Engaging in positive social activities in the community is one of the most effective ways to combat juvenile delinquency. Throughout the year, CCPYDC hosts and supports various youth-inspired, family-friendly events and service-related activities. One fun and popular example are the county-wide “Play Streets,” which draw hundreds of young residents and families out into the street to play, connect and cool off from summer’s heat in a safe environment. Local law enforcement hosts a site in each city and participates in myriad activities–from volunteering for the dunk tanks to leading new dance moves.

  • Play Streets: A program which started in NYC in 1914, Play Streets closes a residential street in an urban area to traffic and opens the space to children residing in the city. These spaces are turned into pop-up parks hosted by CCPYDC Organizations and provide a safe and friendly place for children, youth and families to participate in productive and fun activities.
  • Stationhouse Adjustment: In New Jersey, Stationhouse Adjustment (SHA) is an alternative method for police to handle first-time juvenile offenders with minor offenses. SHA provides immediate consequences, such as community service or restitution, while allowing the juvenile to avoid a formal juvenile delinquency record.
  • June as Gun Safety and Violence Awareness Month: June is Gun Safety and Violence Awareness Month in Cumberland County. In response to national and local trends of increased gun violence and gun-related crimes, the Cumberland County Positive Youth Development Coalition spearheaded a Gun Safety and Violence Awareness Initiative to draw attention to this wide-spread epidemic and to help decrease gun-related crimes and incidents. In 2016, Cumberland County became the first, and only county in the state, to designate June as Gun Safety and Violence Awareness Month. Eleven of its 14 municipalities, as well as County Freeholders, adopted the resolution. Each year throughout June, CCPYDC and its partner organizations host activities. Each activity is planned to increase awareness of gun safety and violence prevention measures. The primary events sponsored by CCPYDC members include Corner Store Health and Safety Events, Countywide Coffee with A Cop, Gun Safety Social Media Campaign, and Wear Orange Day.
Creating community supports that help youth thrive

The reality is that not all youth have the guidance that they need to make positive choices, develop good habits, and create goals for the future. They are critical life skills that have far-reaching effects and are needed during a critical time in teens’ lives. CCPYDC recognizes that right support can make all the difference. One successful story is at the local PAL where small additions to existing programming has had a big impact on more than 100 local youth who have completed at least one of the four educational trainings.

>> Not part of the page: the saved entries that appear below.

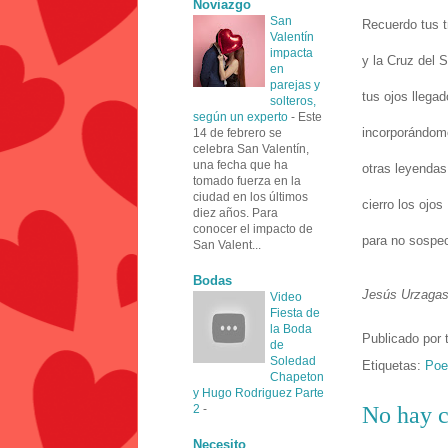
Noviazgo
San
Recuerdo tus 
Valentín
impacta
y la Cruz del S
en
parejas y
tus ojos llega
solteros,
según un experto
-
Este
incorporándom
14 de febrero se
celebra San Valentín,
una fecha que ha
otras leyendas
tomado fuerza en la
ciudad en los últimos
cierro los ojos
diez años. Para
conocer el impacto de
para no sospec
San Valent...
Bodas
Jesús Urzagas
Video
Fiesta de
la Boda
Publicado por
de
Soledad
Etiquetas:
Poe
Chapeton
y Hugo Rodriguez Parte
2
-
No hay c
Necesito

  • PAL Life Skills: The PAL Life Skills idea was born from anecdotal information from the Millville Police Department that a concerning percentage of their PAL youth are also being arrested/getting into trouble. The idea was to add programming to the sporting/recreational activities of the PALs. In the summer of 2018, the Cumberland County PALs with help from community resources started to implement a variety of life skills. These life skills include; Safe Dating and Healthy Relationships, Job Readiness, Financial Literacy, and Life after High School.
  • Barbershop Books: Barbershop Books is a community-based program that creates child-friendly reading spaces in barbershops and provides early literacy training to barbers across America. Currently, Cumberland County has over 5 participating barbershops.
  • Summer Feeding Program: The USDA 2015 Summer Food Service Program has been significantly expanded in Cumberland County as a result of the efforts of the Cumberland County Positive Youth Development Coalition. The Program is aimed at providing the community with an ample supply of food and meals thought the summer.
  • Realities of Technologies Campaign: CCPYDC has worked with members from local high schools to put together a campaign focused on the dangers of technological advances. This campaign consists of a PSA explaining the dangers of sexting. As well as a social media resource guide to educate parents on commonly used social media applications and texting language.